## Goal of the exercise
Using the word "Saint" as the filter, copy each matching line from the records.

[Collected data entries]

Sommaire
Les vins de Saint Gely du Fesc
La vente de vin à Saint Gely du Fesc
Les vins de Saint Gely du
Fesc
---
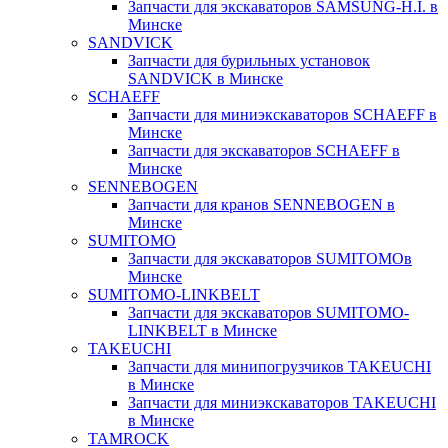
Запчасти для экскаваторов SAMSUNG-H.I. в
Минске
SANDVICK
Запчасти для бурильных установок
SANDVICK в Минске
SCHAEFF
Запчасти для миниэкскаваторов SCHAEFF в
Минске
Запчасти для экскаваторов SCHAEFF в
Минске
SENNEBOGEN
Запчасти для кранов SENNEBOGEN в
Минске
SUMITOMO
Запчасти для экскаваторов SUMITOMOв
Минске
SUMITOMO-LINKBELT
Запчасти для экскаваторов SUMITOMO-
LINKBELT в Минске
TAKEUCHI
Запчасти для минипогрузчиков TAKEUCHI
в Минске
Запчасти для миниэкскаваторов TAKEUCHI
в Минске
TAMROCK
---
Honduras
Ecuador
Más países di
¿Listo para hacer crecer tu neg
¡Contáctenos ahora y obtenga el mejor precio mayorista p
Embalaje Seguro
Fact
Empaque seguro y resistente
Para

## Your response
Les vins de Saint Gely du Fesc
La vente de vin à Saint Gely du Fesc
Les vins de Saint Gely du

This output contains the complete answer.